Food allergy

Food allergies in children are on the rise worldwide, with symptoms ranging from mild skin rash to life-threatening anaphylaxis.

In food allergy, the immune system incorrectly identifies the specific food as a threat when entering the body.

Some symptoms are mild but severe symptoms like breathing difficulties (anaphylaxis) can be life-threatening. Mild skin rash (hives), face swelling, vomiting and tummy pain indicate a mild reaction while severe, potentially fatal anaphylaxis causes noisy/difficulty breathing, persistent coughing, voice change, going pale and floppy or collapsing.

Over 90 percent of childhood food allergies in Australia are to egg, milk, peanut, tree nuts, wheat, soy, fish or shellfish. 

Most resolve during primary school but those to peanut, tree nuts, fish and shellfish are more likely lifelong. Peanut allergy is the most common cause of anaphylaxis.

 *Seek medical advice if worried that your child has a food allergy.

Who does it affect?

Who does it affect?

  • Australia has the highest reported rates of childhood food allergy in the world.
  • Our Melbourne study HealthNuts found that one in 10 babies and one in 20 primary school-aged children have a food allergy.
  • On average, one child in every classroom will have a food allergy.
  • Over the past two decades, admitted to hospital with severe food allergy reactions (anaphylaxis) in Australia has increased by more than 350 percent.

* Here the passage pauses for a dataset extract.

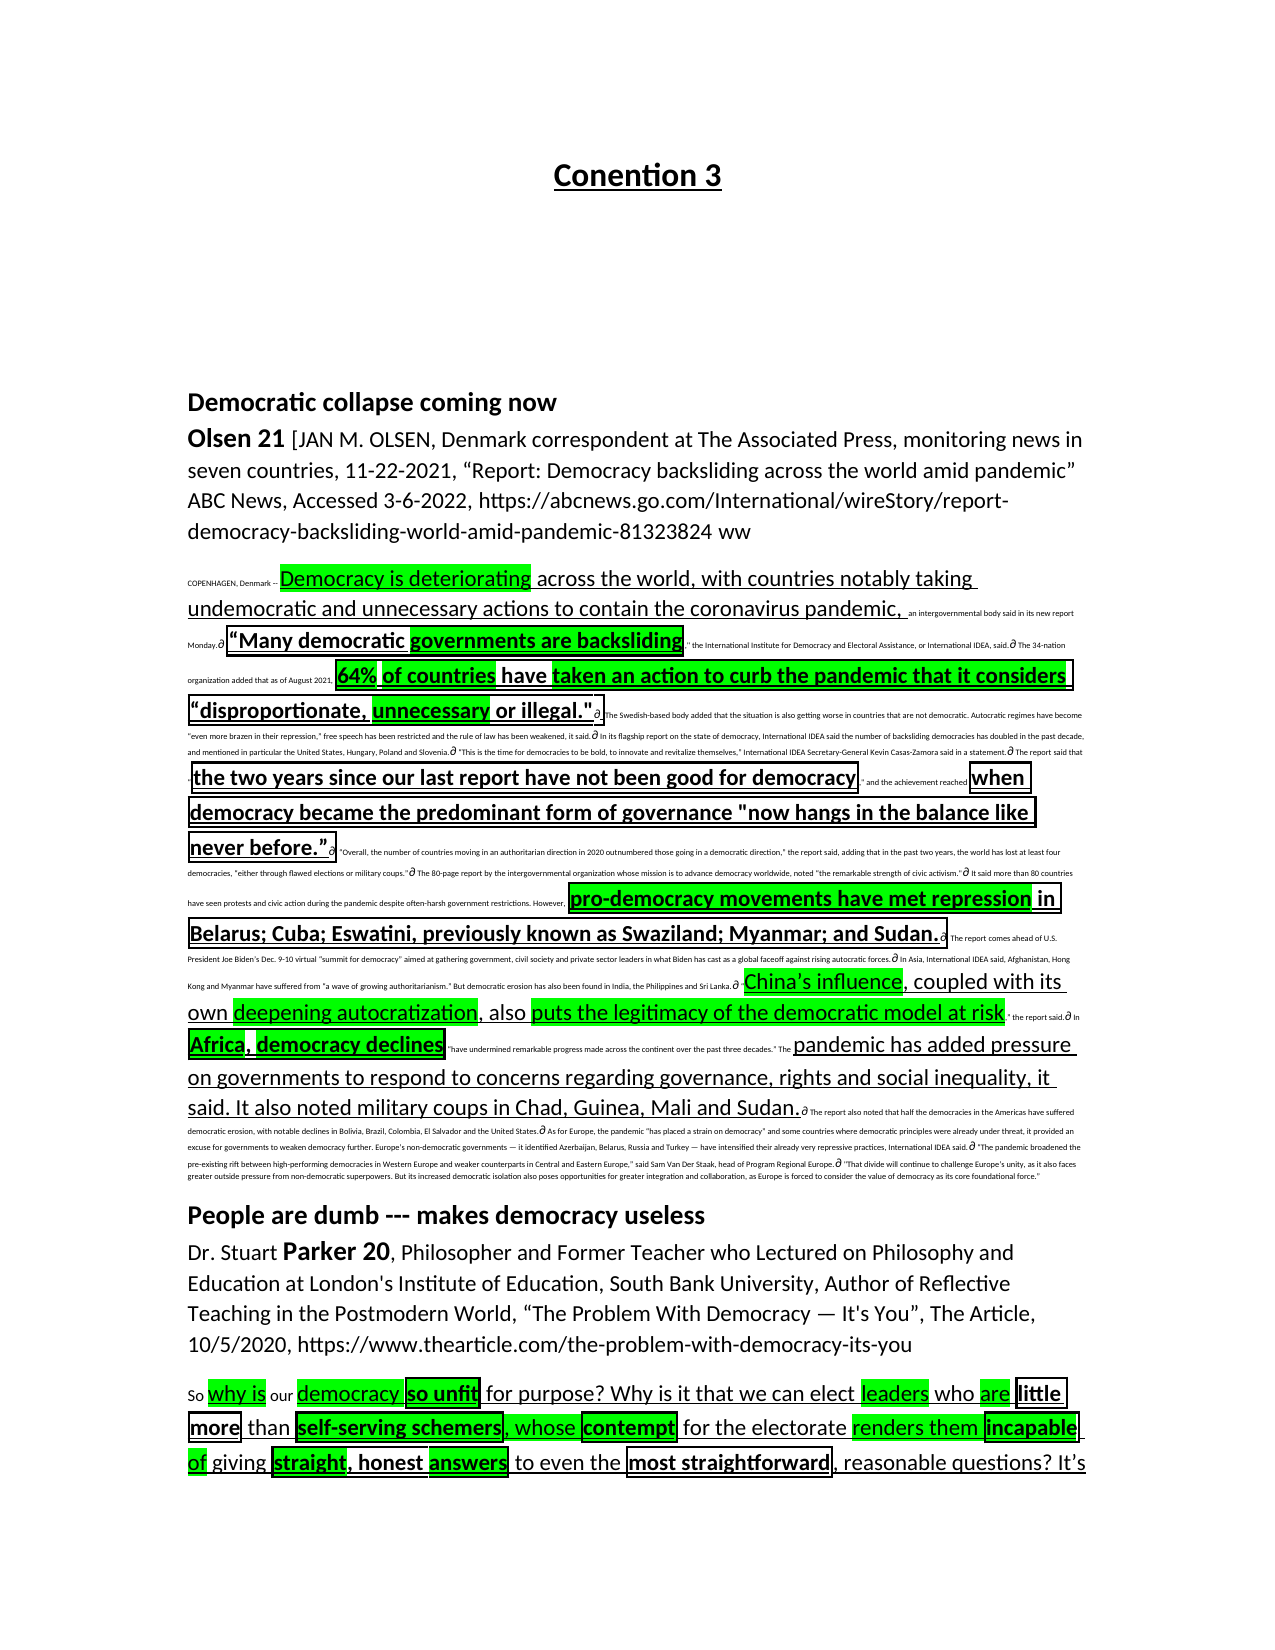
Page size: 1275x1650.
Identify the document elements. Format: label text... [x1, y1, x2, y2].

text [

Admissions for peanut anaphylaxis have also increased dramatically.

Our food allergy research

Our food allergy research

The Population Allergy Group hosts the National Allergy Centre of Excellence and the Centre for Food & Allergy Research to unite researchers to prevent allergy and harmful events.

Our large population-based studies HealthNuts, EarlyNuts and SchoolNuts, involve over 16,000 children. These studies have helped to understand the risk factors and consequences of food allergy, informed changes to food allergy prevention, diagnosis and management and led to large scale clinical trials of novel food allergy prevention strategies. Research on data and samples from these cohorts is ongoing to develop safer diagnostics and improve management for children and adolescents living with food allergy, and their families.

Our Allergy Immunology group focuses on causes of food allergies and identifying and evaluating new treatments to induce clinical remission (sustained unresponsiveness). Trials include comparing peanut immunotherapy alone with combined therapy and studying cell changes associated with long-lasting versus short-lived remission. The effects of treatment on quality of life and comparison of the benefits associated with remission versus desensitisation are also being studied. 

Learn more

For an overview of the paediatric food allergy research currently ongoing or recently completed in Australia, visit the Murdoch Children's led National Allergy Centre of Excellence and Centre for Food & Allergy Research.

Population-based cohorts studies  

Food allergy prevention clinical trials 

Food allergy early intervention/treatment clinical trials 

Our vision

Our vision

In the next decade, our goal is to reverse the food allergy epidemic in Australia – and beyond. Our focus is on implementing strategies that prevent food allergy from developing, identifying early interventions to reduce the number of food allergies and offering children and adolescents treatments that induce remission of allergy. This will free millions from the burden of food avoidance and improve quality of life.

Where to next?

Where to next?

The Population Allergy Group will continue working towards reducing the prevalence of childhood food allergy in Australia and globally through improved prevention and early intervention. To prevent the current 10 per cent of infants developing food allergy, and for those that we can’t prevent, implement precision early intervention to give each child the best chance of living without food allergy.

We will do this by generating, translating and evaluating new knowledge about novel strategies to prevent – and early targeted interventions to treat – young children with food allergy. For children and teenagers currently living with food allergy, we will focus on reducing harm by identifying and implementing strategies to prevent adverse reactions to foods.

The Allergy Immunology Group plans to develop the successful peanut oral immunotherapy treatment commercially through Prota Therapeutics - a biotech start-up established at the Murdoch Children's so that children with peanut allergy can be freed from the burden of living with their allergy.

We will try to determine whether our oral immunotherapy approach can be applied to other food allergies, and examine whether clinical remission and desensitisation are long-lasting as well as the long-term impact of treatment on quality of life and the risks and benefits of remission compared with desensitisation in the real world.